→ To do:
Copying exactly, give the lines in the material below from the one with "nose: (241, 274)" to the one with "right hip: (244, 578)", ends included, and nothing besides.
** Exercise data follows **
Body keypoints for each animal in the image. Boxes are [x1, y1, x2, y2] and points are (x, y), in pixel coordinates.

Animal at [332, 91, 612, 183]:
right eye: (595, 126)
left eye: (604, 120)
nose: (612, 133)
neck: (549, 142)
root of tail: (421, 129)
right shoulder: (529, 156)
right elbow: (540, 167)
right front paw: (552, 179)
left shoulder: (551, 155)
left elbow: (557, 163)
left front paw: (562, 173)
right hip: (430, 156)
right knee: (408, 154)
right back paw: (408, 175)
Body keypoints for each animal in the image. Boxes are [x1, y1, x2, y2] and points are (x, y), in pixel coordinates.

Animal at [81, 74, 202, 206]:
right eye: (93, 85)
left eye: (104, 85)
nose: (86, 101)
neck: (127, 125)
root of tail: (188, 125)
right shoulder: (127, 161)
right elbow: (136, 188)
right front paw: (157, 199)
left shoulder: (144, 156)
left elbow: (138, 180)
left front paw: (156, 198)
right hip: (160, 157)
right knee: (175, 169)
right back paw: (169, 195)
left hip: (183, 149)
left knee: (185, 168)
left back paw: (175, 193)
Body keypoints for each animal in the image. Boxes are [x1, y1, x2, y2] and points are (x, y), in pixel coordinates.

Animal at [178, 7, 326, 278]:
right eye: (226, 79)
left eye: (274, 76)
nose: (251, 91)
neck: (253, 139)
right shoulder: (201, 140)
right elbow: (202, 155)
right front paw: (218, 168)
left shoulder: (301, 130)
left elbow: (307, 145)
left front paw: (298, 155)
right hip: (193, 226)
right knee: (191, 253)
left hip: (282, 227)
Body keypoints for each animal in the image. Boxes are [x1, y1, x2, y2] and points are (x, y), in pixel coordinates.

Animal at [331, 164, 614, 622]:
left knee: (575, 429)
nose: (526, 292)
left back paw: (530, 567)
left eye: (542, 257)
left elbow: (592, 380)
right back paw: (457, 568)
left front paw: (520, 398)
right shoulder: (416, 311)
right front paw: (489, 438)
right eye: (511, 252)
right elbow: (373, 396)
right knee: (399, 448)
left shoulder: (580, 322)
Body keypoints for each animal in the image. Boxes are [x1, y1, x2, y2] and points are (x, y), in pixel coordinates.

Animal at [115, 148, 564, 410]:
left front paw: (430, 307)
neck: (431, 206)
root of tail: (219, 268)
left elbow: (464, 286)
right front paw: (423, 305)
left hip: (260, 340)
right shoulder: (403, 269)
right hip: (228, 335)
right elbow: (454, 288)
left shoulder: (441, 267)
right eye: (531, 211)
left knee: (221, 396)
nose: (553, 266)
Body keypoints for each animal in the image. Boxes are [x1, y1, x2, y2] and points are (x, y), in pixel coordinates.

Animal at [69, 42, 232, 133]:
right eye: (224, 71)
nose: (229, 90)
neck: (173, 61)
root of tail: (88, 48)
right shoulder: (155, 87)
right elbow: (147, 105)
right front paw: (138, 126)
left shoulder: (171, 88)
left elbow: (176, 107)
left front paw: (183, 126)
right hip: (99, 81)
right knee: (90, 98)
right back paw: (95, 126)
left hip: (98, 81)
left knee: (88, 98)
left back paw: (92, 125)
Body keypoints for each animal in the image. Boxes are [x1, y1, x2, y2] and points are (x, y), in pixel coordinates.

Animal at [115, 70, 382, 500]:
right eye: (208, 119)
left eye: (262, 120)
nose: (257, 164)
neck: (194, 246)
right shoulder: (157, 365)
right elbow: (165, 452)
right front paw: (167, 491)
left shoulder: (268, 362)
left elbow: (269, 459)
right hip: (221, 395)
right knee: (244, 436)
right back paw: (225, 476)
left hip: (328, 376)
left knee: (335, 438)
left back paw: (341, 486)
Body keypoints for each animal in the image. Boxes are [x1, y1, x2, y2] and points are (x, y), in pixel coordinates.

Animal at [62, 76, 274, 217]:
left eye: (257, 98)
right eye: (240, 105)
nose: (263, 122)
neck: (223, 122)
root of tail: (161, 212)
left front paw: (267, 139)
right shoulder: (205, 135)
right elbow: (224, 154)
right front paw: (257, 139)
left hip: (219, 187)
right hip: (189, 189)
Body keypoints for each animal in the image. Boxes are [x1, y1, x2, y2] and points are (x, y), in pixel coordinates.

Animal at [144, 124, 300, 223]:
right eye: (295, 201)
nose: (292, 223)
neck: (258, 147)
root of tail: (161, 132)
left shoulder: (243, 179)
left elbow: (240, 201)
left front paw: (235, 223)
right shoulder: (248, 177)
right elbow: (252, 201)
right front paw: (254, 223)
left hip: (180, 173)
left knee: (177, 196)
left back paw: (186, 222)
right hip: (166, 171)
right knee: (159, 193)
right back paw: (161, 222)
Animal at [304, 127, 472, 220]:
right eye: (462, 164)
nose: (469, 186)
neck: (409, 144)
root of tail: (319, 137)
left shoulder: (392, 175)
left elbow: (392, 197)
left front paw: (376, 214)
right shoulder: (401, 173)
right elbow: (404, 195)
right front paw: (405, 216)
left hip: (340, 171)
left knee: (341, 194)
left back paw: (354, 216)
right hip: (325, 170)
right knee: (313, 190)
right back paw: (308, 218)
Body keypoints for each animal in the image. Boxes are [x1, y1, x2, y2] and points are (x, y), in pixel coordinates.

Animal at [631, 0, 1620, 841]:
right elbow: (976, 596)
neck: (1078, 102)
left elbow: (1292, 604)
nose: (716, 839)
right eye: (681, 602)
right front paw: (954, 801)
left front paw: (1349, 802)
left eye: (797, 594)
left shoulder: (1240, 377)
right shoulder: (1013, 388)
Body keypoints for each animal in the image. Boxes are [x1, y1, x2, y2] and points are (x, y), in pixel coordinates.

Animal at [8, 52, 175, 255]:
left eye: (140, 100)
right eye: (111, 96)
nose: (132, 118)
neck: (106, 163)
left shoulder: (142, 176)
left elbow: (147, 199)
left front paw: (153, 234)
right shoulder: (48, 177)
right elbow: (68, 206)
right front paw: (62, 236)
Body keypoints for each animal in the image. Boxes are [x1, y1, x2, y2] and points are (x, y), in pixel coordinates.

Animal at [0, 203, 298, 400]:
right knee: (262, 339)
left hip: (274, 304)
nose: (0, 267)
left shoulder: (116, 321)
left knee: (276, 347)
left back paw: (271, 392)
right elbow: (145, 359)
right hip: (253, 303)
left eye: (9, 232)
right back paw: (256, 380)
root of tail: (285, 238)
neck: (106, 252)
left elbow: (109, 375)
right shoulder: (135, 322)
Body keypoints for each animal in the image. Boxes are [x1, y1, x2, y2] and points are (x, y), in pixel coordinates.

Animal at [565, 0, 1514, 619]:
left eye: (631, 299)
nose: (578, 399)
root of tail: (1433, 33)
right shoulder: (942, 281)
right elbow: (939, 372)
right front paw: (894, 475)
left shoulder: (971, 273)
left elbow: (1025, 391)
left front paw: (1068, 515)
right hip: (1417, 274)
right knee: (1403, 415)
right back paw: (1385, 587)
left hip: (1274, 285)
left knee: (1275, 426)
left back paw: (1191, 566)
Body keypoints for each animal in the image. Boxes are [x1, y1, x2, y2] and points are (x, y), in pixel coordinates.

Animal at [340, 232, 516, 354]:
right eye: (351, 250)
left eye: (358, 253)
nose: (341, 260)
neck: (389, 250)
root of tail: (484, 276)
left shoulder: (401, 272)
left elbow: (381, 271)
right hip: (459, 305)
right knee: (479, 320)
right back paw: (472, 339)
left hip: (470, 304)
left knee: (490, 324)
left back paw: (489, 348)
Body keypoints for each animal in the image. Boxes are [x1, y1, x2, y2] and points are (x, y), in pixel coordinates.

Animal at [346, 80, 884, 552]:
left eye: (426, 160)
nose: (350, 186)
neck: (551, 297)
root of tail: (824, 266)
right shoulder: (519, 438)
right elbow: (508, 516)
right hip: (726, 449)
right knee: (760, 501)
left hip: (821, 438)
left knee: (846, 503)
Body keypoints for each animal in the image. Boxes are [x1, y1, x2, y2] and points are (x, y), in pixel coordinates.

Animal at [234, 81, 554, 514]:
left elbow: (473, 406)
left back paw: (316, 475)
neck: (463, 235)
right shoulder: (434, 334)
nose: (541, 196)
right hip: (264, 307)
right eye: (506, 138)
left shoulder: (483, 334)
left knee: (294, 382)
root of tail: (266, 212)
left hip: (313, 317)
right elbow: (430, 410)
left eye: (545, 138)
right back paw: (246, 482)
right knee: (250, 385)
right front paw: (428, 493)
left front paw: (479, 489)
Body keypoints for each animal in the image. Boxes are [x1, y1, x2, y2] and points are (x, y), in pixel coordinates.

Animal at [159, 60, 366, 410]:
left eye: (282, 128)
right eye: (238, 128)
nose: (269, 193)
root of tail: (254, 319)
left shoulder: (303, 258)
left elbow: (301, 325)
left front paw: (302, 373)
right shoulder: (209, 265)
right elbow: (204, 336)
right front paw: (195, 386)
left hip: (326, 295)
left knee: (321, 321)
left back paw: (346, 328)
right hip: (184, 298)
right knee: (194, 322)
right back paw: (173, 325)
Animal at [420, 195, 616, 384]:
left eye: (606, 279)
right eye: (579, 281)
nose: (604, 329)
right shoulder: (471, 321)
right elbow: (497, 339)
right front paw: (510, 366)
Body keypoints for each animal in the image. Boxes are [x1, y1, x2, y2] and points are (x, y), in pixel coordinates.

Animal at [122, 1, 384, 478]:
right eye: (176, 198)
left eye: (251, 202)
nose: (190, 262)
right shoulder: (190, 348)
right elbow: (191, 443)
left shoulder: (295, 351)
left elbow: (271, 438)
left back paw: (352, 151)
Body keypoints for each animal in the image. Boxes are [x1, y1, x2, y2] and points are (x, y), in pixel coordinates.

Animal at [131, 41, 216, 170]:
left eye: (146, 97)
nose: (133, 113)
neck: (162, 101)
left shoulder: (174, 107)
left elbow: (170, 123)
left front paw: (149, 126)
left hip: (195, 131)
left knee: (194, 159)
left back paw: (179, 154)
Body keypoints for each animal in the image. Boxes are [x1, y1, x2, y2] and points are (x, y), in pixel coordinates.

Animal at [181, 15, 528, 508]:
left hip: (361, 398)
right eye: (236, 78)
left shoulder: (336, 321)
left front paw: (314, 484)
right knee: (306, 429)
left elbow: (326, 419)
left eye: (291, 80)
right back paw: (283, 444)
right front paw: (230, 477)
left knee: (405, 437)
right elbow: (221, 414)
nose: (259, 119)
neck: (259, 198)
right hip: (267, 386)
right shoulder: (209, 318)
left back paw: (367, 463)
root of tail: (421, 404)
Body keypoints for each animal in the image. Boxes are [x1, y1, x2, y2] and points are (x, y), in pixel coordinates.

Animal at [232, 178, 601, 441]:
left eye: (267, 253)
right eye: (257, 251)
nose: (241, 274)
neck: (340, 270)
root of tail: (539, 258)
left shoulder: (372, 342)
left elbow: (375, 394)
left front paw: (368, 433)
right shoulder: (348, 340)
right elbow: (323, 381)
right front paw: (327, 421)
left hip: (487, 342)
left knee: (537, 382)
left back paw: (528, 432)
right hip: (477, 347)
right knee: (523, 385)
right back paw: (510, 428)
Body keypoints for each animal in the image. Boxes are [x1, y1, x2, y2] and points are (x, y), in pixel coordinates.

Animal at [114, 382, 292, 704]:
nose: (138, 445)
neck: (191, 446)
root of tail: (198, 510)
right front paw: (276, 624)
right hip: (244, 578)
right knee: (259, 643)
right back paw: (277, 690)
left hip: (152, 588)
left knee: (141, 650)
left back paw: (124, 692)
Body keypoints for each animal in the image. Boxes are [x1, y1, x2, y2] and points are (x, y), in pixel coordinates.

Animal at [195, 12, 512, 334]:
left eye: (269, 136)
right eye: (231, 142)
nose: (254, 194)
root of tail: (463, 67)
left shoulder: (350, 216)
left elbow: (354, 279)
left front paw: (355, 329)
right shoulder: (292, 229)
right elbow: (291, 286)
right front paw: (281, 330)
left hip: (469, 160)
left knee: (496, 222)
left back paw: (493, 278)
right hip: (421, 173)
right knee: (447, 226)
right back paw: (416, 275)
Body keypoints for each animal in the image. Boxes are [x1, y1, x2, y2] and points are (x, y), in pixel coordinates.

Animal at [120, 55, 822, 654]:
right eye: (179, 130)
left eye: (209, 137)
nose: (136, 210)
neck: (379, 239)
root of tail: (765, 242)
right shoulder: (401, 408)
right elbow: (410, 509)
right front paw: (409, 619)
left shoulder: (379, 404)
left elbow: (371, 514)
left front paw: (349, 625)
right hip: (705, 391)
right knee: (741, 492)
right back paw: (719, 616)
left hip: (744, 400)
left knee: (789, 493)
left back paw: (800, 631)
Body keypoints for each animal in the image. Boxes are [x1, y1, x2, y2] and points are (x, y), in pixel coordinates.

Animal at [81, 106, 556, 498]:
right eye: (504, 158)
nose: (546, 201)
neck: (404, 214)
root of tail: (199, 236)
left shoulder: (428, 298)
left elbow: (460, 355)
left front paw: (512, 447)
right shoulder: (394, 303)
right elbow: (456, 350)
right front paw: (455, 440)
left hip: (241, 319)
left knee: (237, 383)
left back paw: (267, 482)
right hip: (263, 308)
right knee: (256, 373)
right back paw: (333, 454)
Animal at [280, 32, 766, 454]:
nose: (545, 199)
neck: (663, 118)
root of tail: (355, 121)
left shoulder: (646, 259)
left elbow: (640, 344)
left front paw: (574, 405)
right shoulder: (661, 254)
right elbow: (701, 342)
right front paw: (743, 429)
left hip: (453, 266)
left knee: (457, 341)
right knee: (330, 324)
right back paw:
** End of Exercise data **
→ Written response:
nose: (241, 274)
neck: (340, 270)
root of tail: (539, 258)
left shoulder: (372, 342)
left elbow: (375, 394)
left front paw: (368, 433)
right shoulder: (348, 340)
right elbow: (323, 381)
right front paw: (327, 421)
left hip: (487, 342)
left knee: (537, 382)
left back paw: (528, 432)
right hip: (477, 347)
right knee: (523, 385)
right back paw: (510, 428)
Body keypoints for each animal in the image. Boxes are [x1, y1, x2, y2] and points are (x, y), in pixel coordinates.

Animal at [114, 382, 292, 704]:
nose: (138, 445)
neck: (191, 446)
root of tail: (198, 510)
right front paw: (276, 624)
right hip: (244, 578)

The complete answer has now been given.